(Beginning of EXERCISE INPUTS)
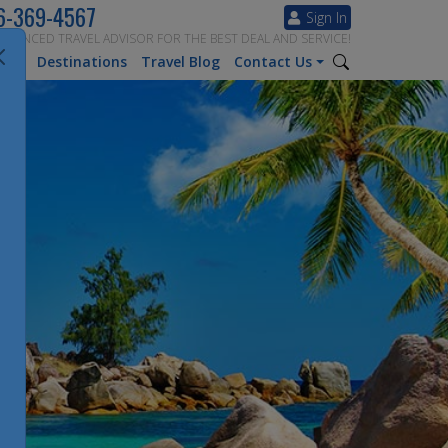
6-369-4567
Sign In
ERIENCED TRAVEL ADVISOR FOR THE BEST DEAL AND SERVICE!
tion
Destinations
Travel Blog
Contact Us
(End of EXERCISE INPUTS)
### WHAT YOU NEED TO DO
The finished answer is an exact repetition of the listing, with every picture removed.

### EXERCISE OUTPUT
6-369-4567
Sign In
ERIENCED TRAVEL ADVISOR FOR THE BEST DEAL AND SERVICE!
tion
Destinations
Travel Blog
Contact Us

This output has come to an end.